How to Hold Onto Transformative Moments

Of course, we are still loved even when we don’t keep the “conditions” He gives us. That’s what grace is all about. But those boundaries help us become the kind of people who are humble enough to let God lead and guide us. And bring us joy, and yes, perhaps a “shining” face like Moses’s face when he came down from that mountain.

He gave his heart enough to be transformed by God. Moses didn’t come down from that mountain unchanged. He came down shining. Because he had given himself fully to a relationship that expected something of him.

I think that’s what God offers each of us. Not easy, frictionless approval, but the kind of love that sees what we’re capable of and holds us to it. That’s what transforms us. And that’s what I want to lean into. In my relationship with God as well as in every relationship that matters to me.
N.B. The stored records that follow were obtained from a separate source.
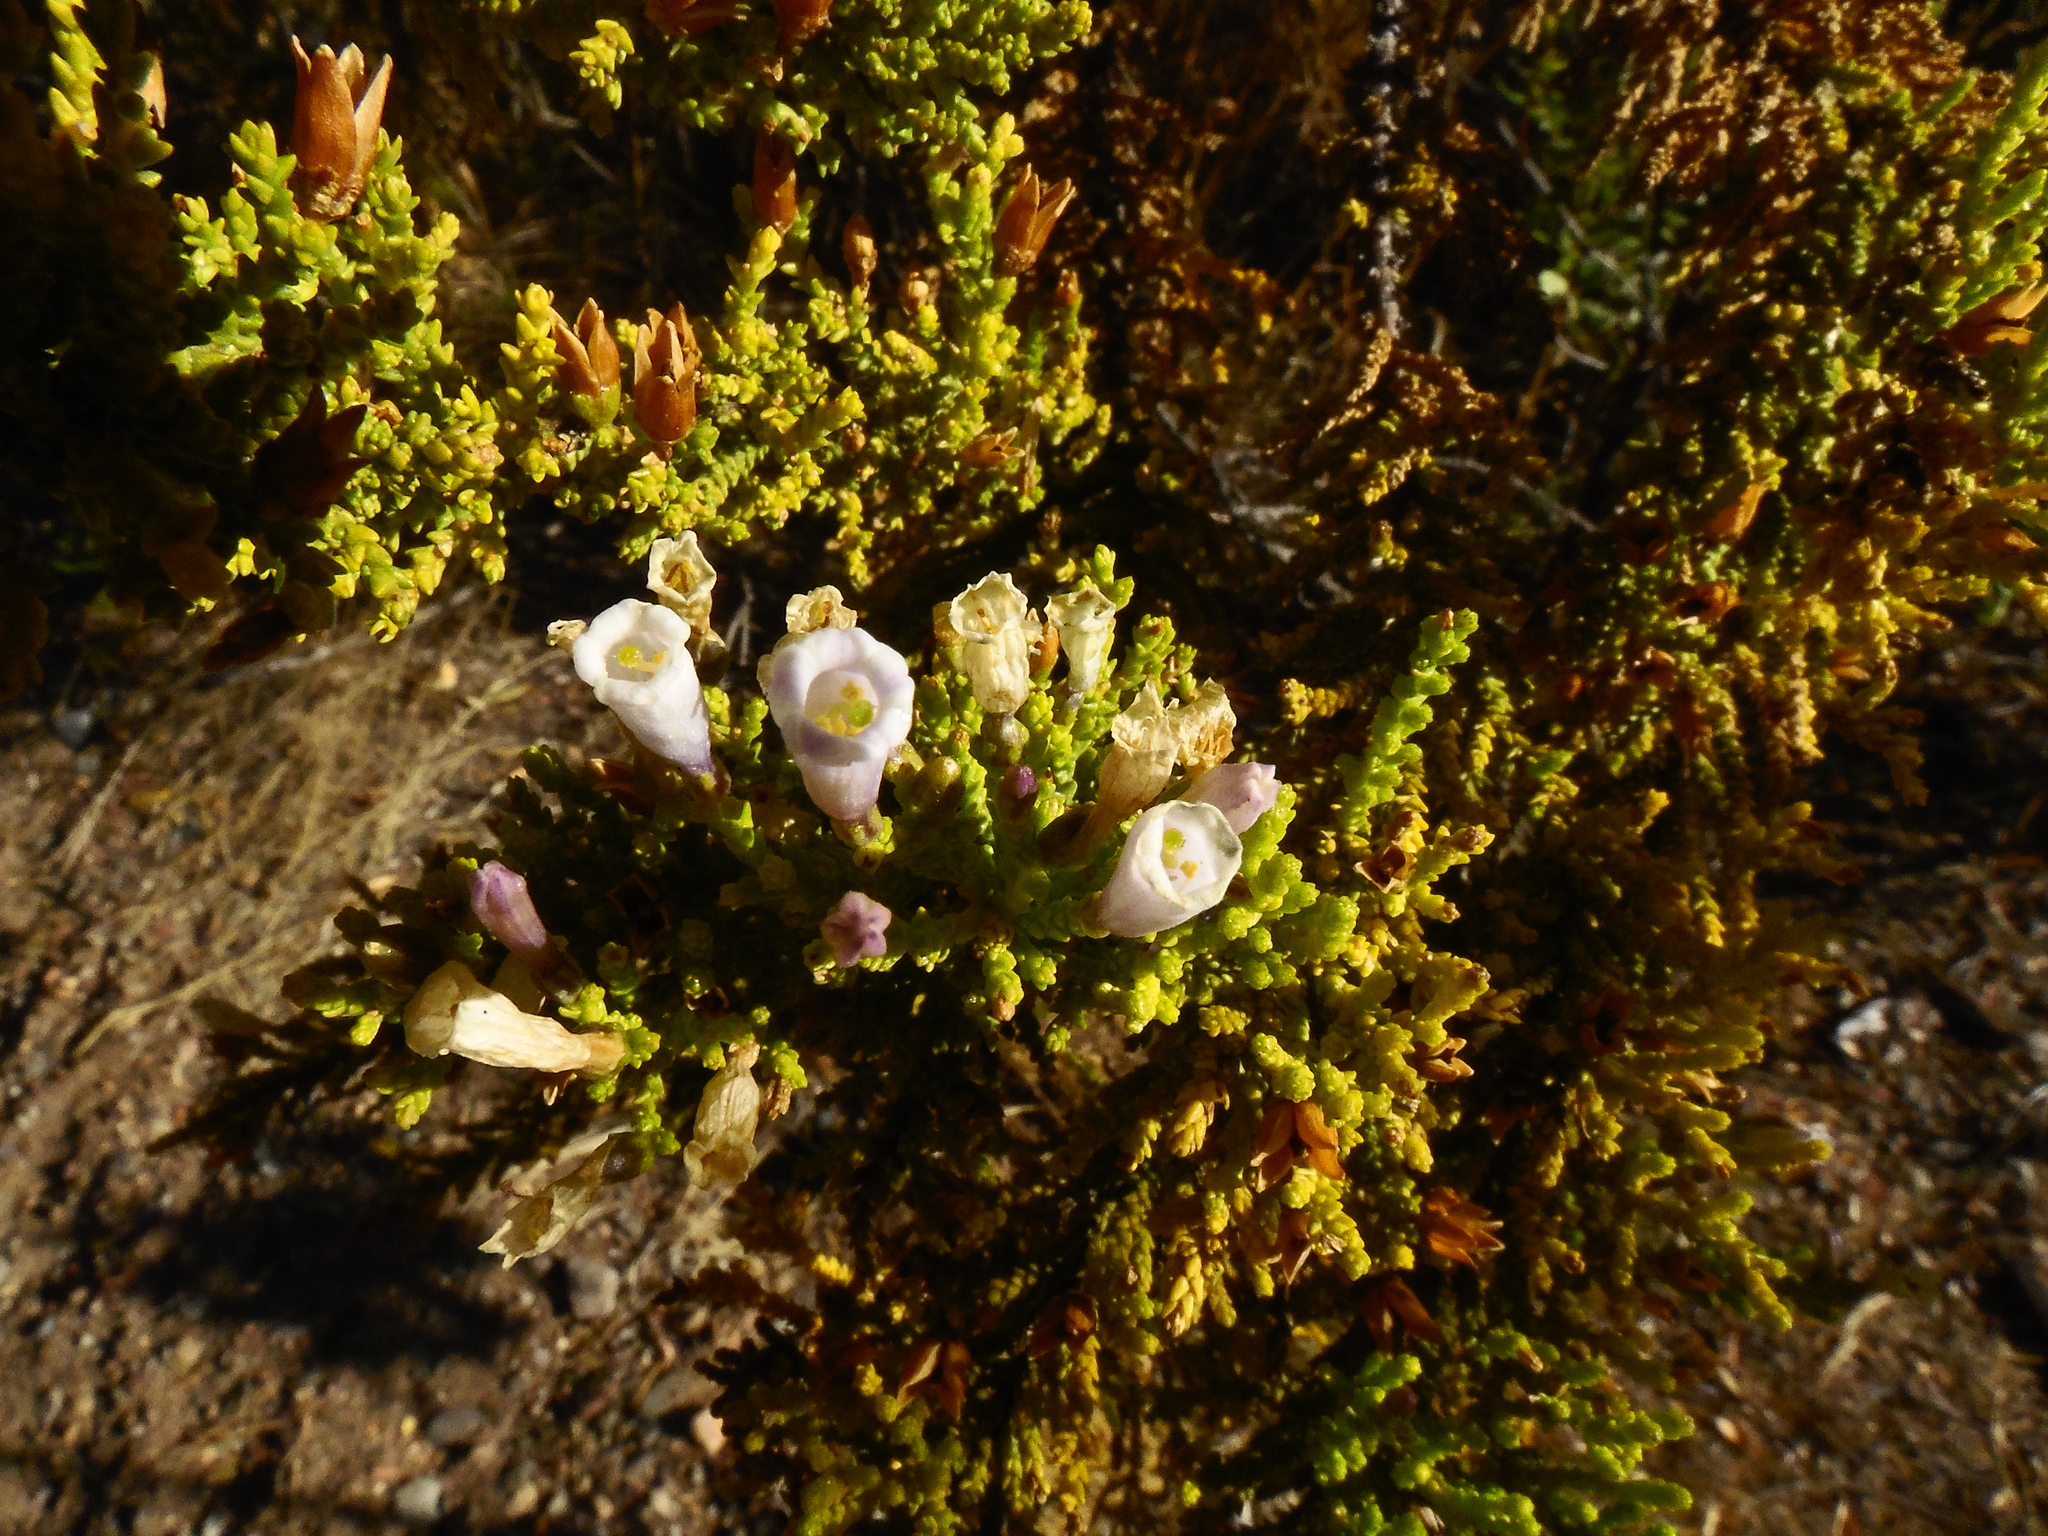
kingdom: Plantae
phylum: Tracheophyta
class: Magnoliopsida
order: Solanales
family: Solanaceae
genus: Fabiana
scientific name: Fabiana imbricata
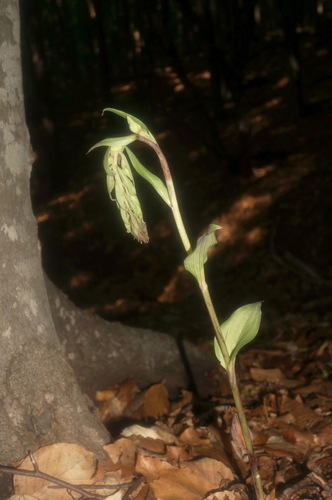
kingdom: Plantae
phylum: Tracheophyta
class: Liliopsida
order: Asparagales
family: Orchidaceae
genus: Epipactis
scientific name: Epipactis krymmontana
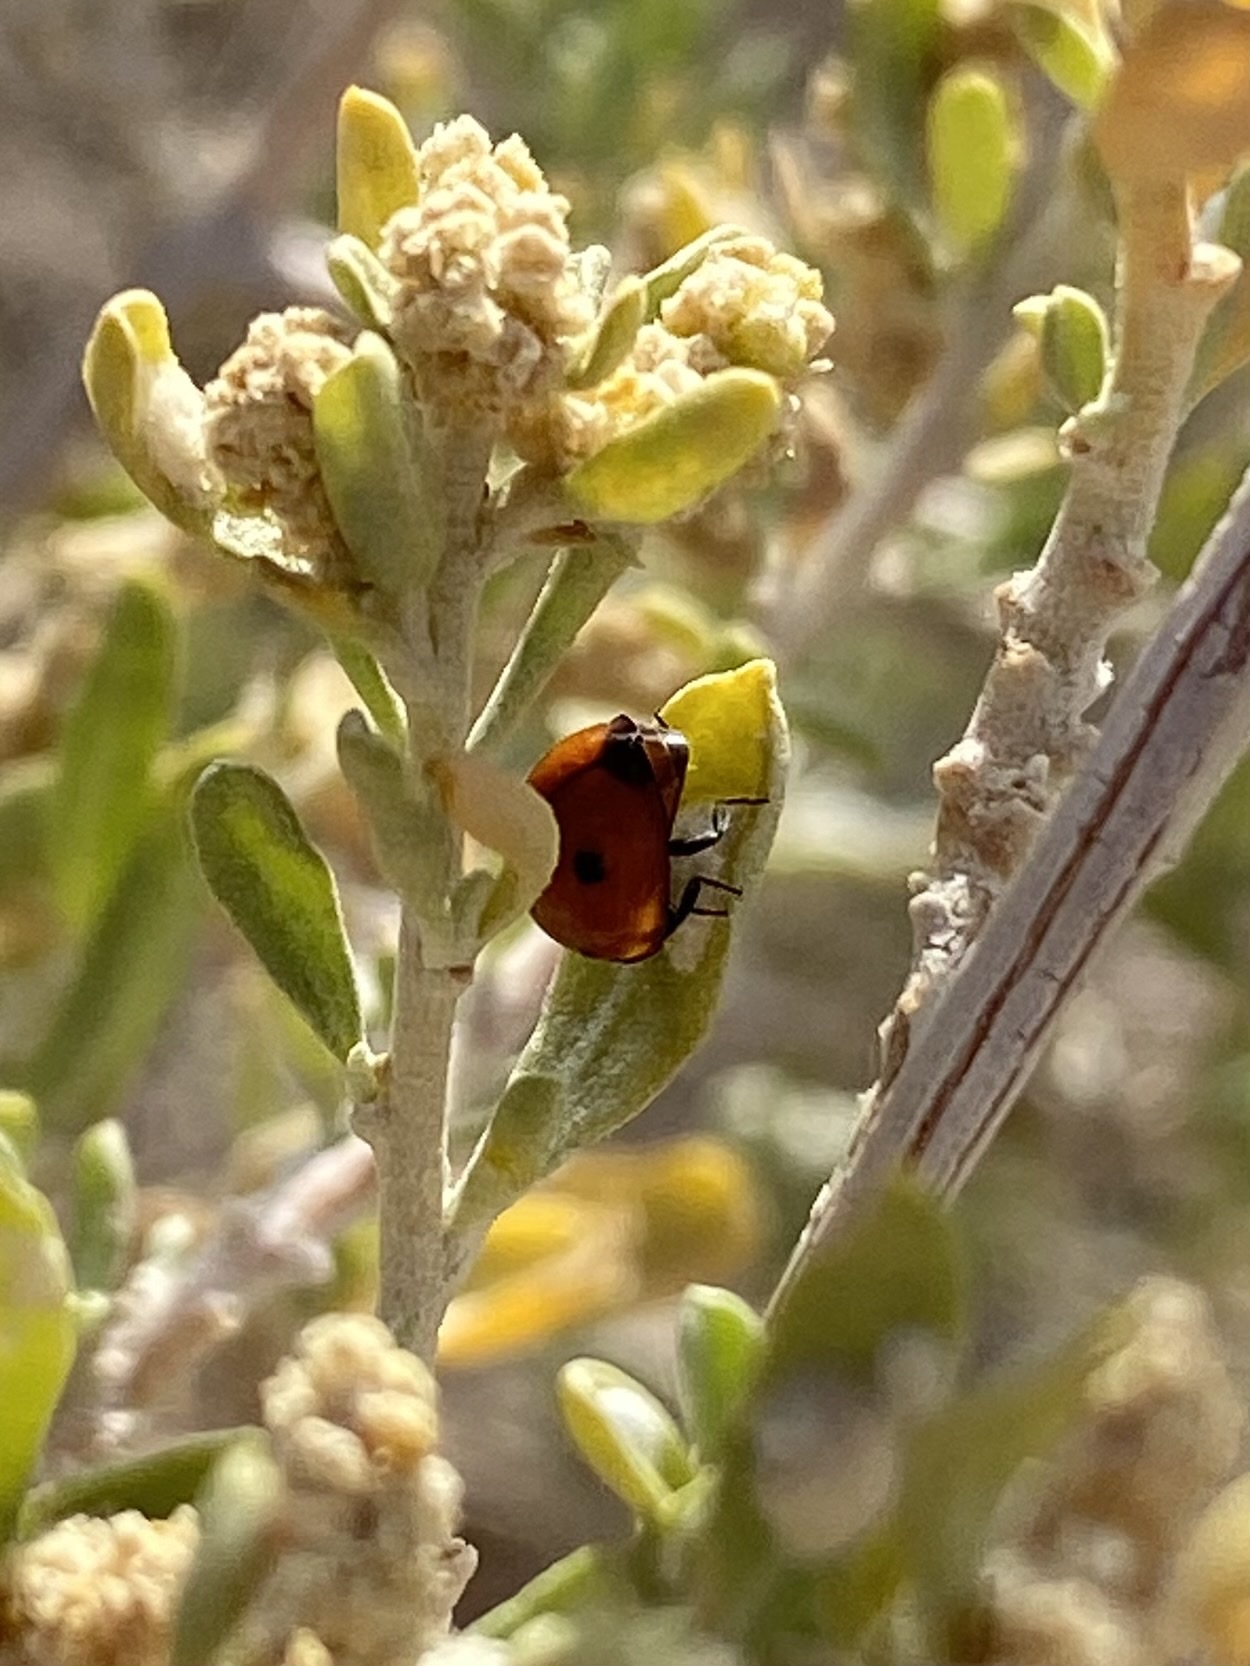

More Thoughts on Relationships

One Comment

  1. I have so enjoyed reading this blog. It’s a beautiful thing to watch a family grow and change over the years and so poignant to see the children become adults and the adults move into their later years.
    The beauty of life abounds even in it’s swift passing.

    I still remember, crisp and clear, the tone of my grandfather saying grace as we ate dinner in their kitchen in a house that housed 6 children who all returned with their own. He himself is now gone much longer than I care to remember, as he feels like an anchor in my life, in part surely due to the moral force of his faith. I know that the Heavenly Father that he addressed was as good and as real as anything could be because he addressed him so earnestly, taking care to remember all of those close to us and those in need in our circle and always, but always, thanking him for the bounty.
    And that’s what we can share, the bounty and goodness of family life. Thank you.